Are the first drafts written by ChatGPT up to par with what I expect of my own writing? No. They look like they were written by an average high school student following all the formal conventions they’ve been trained to mimic. The structure is so predictable that it’s boring, and the sentences are full of cliche turns of phrase.

But with this leg up from ChatGPT, a process that has typically taken me around four to six hours gets cut down to about an hour. What’s even more important is that this collaboration between me and the machine has been easing my dread of writing the first draft.
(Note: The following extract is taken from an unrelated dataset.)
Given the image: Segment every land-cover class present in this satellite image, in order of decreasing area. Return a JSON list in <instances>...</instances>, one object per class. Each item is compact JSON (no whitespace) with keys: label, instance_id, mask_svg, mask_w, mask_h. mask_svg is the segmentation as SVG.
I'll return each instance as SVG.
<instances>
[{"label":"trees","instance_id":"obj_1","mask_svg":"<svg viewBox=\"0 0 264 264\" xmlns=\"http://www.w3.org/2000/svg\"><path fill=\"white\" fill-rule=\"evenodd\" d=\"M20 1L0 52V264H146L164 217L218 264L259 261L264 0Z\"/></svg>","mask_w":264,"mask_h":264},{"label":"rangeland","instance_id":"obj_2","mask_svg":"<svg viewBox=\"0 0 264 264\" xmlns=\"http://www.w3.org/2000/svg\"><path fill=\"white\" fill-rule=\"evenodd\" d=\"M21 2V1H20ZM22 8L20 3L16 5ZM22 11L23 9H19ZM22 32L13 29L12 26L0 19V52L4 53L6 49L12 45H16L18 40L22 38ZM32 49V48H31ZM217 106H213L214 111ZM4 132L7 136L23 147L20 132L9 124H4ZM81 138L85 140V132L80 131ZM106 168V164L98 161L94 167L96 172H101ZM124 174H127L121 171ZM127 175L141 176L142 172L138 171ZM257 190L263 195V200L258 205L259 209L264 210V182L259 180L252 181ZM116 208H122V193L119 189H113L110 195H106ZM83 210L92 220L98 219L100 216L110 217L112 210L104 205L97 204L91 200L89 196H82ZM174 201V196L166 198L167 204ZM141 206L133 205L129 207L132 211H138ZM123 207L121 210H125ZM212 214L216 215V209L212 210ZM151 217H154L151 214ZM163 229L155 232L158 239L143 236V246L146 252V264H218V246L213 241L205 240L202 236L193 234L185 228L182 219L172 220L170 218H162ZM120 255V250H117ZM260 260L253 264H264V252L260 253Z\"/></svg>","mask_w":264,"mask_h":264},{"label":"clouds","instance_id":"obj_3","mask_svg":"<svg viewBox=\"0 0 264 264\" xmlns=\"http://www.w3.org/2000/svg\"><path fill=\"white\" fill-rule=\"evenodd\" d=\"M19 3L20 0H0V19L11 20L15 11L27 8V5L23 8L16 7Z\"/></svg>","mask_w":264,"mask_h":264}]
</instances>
Second, ChatGPT gives me quick and convenient access to an outside perspective on my work. When I’m not sure if my structure is working, or I’m struggling to come up with a concise and catchy way to convey my ideas, outside feedback is often the best remedy. Unfortunately, the turnaround time for collegial feedback is typically a day or more, and when my colleagues are pressed for time, asking for feedback can feel like an imposition. Meanwhile, ChatGPT can often give me just what I need: a little bit of new insight to break me out of the rut I’m stuck in. Are its insights as good as those of a colleague? No. But what it lacks in quality it compensates for in on-demand responsiveness.

In short, while AI can handle the ‘how’ of writing, it falls short in understanding the ‘why’ and ‘what’—the substance that gives a piece of writing its rigor and depth. Nonetheless, I’ve experienced first hand how tools like ChatGPT can facilitate cycles of writing, revising, and refining, all while helping me foster low-stress, fail-forward mindsets.

Harnessing AI’s potential to revolutionize educational feedback

I think we’re on the verge of a future where AI dramatically reshapes how students experience learning to write. With the help of AI, students will be able to see more clearly that the most important part of writing isn’t what happens when your fingers hit the keyboard—it’s the learning and the thinking that happens before you ever pull up a blank page. Once they do their thinking, AI can help them translate what they’ve discovered into written text. Then, as they learn to work with that text to hone in on what they really want to communicate, sophisticated algorithms can help them sharpen their intuitions for that medium by providing real-time feedback on not only grammatical errors but also argument coherence, evidence use, and rhetorical strategy.

When schools and educators see AI as an ally rather than an adversary, I suspect they’ll discover an unprecedented opportunity to both raise the bar on what they expect from their students as well as make the learning experience more enjoyable and meaningful. Did I mention that I used AI to write the first draft of this piece?